**Work instructions**
Instruction for the entries below: return the part that opens with the line containing "right hip: (434, 145)" and closes with the line containing "left hip: (279, 374)", exactly, and no pictures.

**Supplied data**
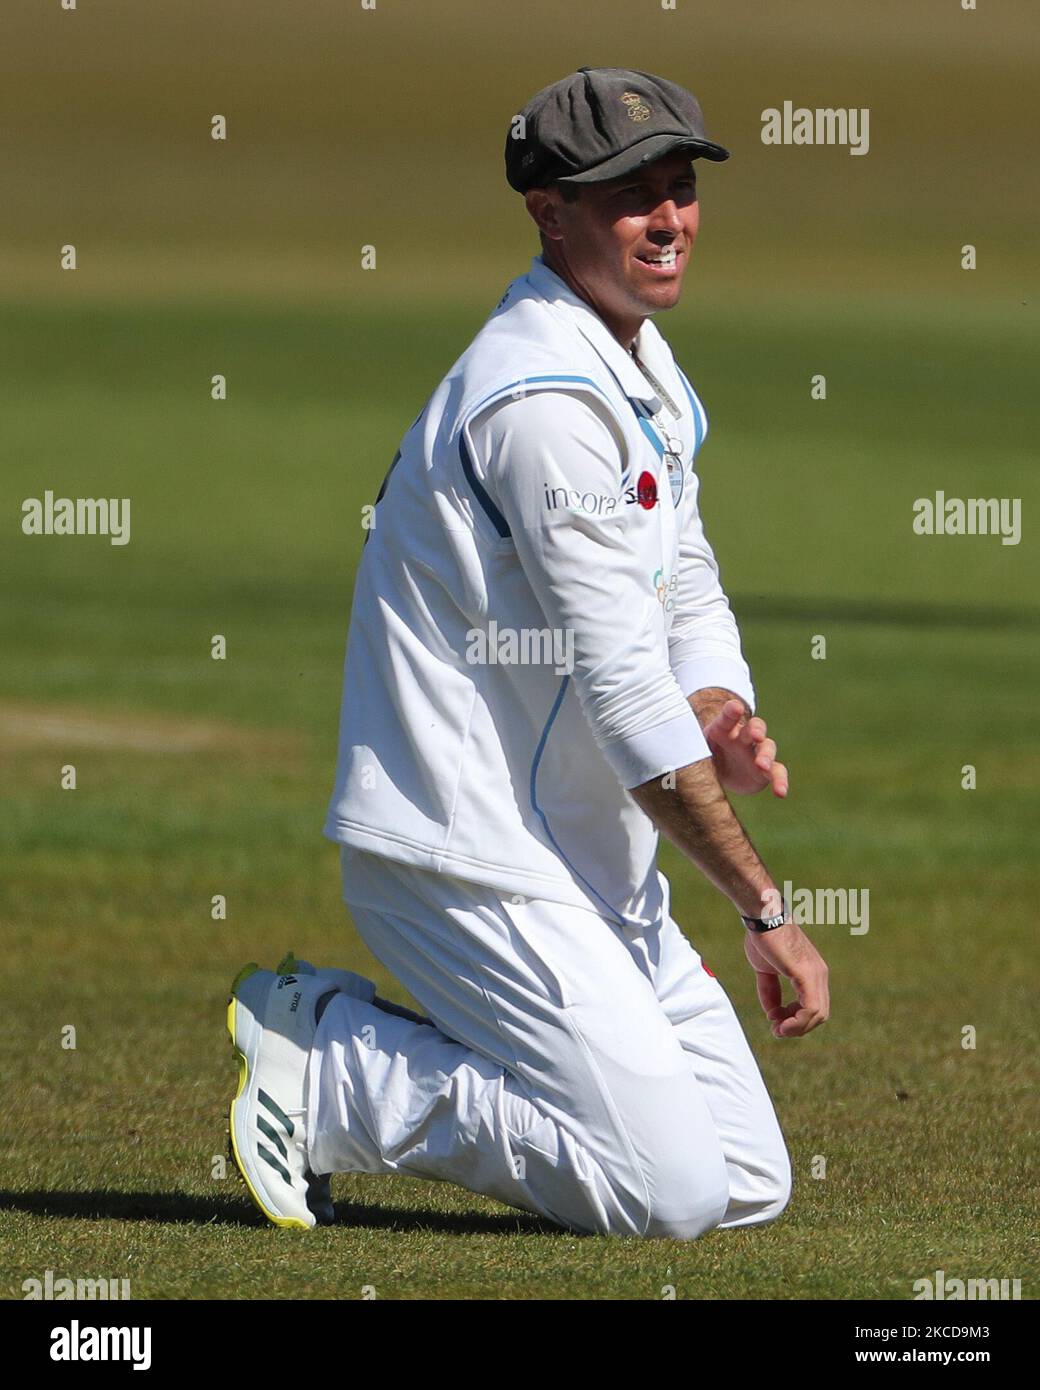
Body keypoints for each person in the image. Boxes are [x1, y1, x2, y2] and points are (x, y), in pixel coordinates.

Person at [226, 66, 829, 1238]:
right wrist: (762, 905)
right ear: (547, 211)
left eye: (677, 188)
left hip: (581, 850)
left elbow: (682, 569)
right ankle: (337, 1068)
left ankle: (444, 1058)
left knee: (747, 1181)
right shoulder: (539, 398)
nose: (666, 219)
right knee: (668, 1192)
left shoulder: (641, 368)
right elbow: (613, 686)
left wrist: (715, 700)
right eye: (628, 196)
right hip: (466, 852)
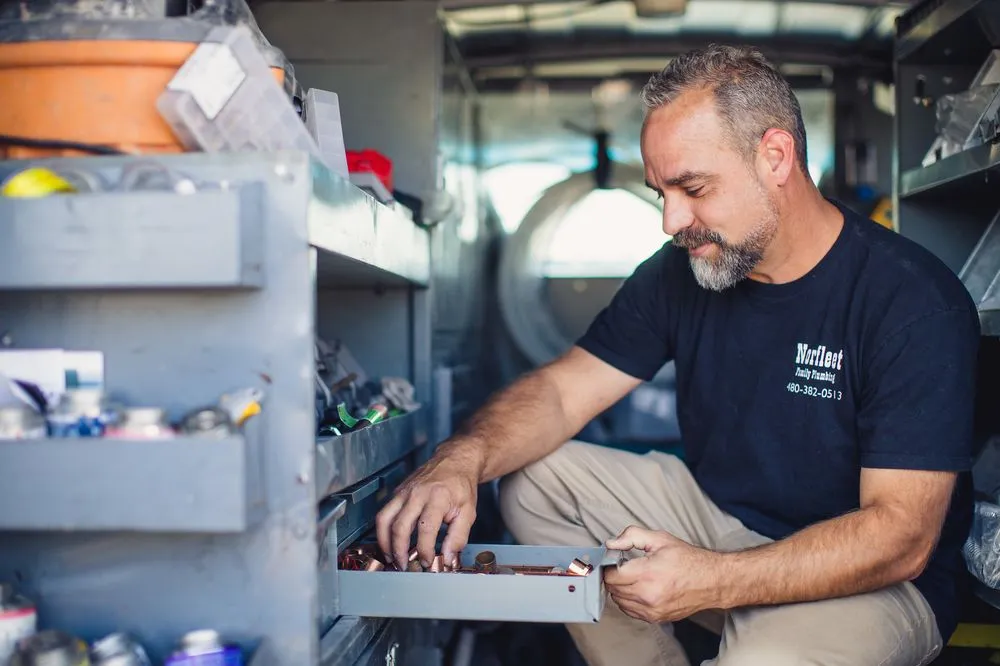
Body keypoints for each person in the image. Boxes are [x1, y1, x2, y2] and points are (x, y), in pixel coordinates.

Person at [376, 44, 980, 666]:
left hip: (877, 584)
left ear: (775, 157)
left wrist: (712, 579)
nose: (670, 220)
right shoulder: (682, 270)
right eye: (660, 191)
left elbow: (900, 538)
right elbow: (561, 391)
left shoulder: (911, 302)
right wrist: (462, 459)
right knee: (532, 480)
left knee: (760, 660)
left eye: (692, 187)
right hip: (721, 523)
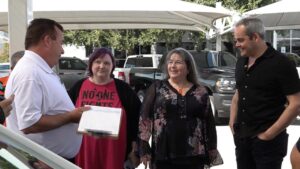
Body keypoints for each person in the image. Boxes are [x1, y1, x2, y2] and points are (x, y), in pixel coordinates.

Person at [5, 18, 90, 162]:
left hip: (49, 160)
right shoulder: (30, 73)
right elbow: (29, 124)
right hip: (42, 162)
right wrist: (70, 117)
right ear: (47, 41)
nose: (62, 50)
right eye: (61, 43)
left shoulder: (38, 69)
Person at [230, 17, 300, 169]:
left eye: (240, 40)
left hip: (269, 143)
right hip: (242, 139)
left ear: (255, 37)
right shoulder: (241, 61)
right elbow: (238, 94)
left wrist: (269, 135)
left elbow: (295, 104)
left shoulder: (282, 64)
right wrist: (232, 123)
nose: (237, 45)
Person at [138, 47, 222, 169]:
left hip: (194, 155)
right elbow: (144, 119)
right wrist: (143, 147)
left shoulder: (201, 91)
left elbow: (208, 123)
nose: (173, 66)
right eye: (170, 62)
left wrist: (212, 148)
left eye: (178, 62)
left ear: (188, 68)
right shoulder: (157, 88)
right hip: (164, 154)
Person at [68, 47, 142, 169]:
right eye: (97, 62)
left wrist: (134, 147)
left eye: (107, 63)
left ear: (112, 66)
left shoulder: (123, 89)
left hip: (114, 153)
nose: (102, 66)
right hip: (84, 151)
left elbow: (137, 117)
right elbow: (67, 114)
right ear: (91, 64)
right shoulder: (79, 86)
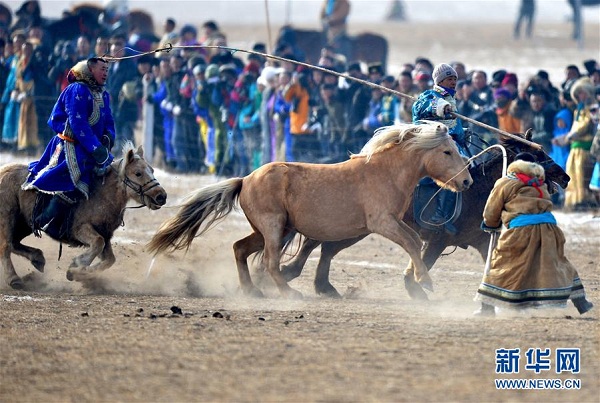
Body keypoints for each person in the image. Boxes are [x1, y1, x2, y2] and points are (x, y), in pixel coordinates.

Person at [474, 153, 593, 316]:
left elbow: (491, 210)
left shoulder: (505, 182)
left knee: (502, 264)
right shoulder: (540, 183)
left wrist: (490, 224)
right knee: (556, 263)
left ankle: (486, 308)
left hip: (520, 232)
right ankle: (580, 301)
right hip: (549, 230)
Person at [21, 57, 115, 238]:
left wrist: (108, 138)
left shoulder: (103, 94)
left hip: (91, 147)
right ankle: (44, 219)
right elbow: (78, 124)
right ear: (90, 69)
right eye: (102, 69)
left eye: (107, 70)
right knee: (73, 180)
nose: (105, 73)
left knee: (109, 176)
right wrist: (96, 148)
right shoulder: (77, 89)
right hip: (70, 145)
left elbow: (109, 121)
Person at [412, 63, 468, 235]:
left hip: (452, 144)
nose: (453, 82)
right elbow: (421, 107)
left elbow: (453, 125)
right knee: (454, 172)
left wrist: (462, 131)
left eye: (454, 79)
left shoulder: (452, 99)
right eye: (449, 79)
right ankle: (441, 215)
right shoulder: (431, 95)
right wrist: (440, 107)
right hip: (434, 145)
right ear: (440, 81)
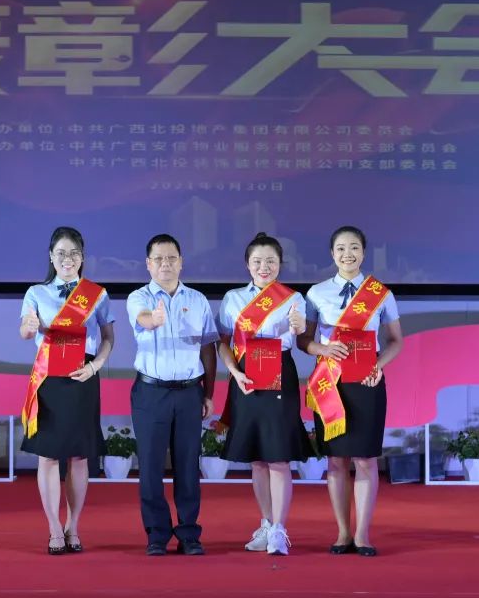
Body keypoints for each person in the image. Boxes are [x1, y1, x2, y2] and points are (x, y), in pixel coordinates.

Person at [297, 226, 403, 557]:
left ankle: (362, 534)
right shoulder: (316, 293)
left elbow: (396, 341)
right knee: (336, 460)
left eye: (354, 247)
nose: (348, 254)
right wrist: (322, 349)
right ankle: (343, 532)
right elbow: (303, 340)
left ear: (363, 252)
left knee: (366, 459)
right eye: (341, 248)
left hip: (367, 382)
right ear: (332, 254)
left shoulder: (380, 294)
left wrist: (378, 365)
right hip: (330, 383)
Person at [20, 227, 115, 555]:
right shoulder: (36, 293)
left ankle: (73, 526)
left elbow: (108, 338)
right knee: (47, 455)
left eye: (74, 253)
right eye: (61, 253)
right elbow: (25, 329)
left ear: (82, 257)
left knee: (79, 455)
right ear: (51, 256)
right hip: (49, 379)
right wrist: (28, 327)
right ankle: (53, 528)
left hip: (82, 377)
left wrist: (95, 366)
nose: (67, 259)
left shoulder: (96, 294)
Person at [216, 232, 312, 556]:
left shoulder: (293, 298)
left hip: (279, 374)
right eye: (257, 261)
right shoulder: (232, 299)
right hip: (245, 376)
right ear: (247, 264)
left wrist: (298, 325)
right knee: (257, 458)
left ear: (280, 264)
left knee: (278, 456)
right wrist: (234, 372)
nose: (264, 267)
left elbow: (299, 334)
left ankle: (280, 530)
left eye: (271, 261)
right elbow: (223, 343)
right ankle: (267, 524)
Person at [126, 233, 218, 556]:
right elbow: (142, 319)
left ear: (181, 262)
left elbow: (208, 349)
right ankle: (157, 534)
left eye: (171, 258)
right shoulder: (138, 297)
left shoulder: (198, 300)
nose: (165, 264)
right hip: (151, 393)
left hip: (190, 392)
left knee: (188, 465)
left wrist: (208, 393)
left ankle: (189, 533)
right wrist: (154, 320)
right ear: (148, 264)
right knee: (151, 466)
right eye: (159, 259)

**Answer area**
right hip: (434, 145)
right ear: (440, 81)
Body keypoints for each person in the image. Boxes are [x1, y1, x2, y2] and points are (x, y), in pixel coordinates.

Person at [297, 226, 403, 557]:
left ankle: (362, 534)
right shoulder: (316, 293)
left elbow: (396, 341)
right knee: (336, 460)
left eye: (354, 247)
nose: (348, 254)
right wrist: (322, 349)
right ankle: (343, 532)
right elbow: (303, 340)
left ear: (363, 252)
left knee: (366, 459)
right eye: (341, 248)
left hip: (367, 382)
right ear: (332, 254)
left shoulder: (380, 294)
left wrist: (378, 365)
right hip: (330, 383)
Person at [20, 227, 115, 555]:
right shoulder: (36, 293)
left ankle: (73, 526)
left elbow: (108, 338)
right knee: (47, 455)
left eye: (74, 253)
right eye: (61, 253)
right elbow: (25, 329)
left ear: (82, 257)
left knee: (79, 455)
right ear: (51, 256)
right hip: (49, 379)
right wrist: (28, 327)
right ankle: (53, 528)
left hip: (82, 377)
left wrist: (95, 366)
nose: (67, 259)
left shoulder: (96, 294)
Person at [216, 232, 312, 556]:
left shoulder: (293, 298)
left hip: (279, 374)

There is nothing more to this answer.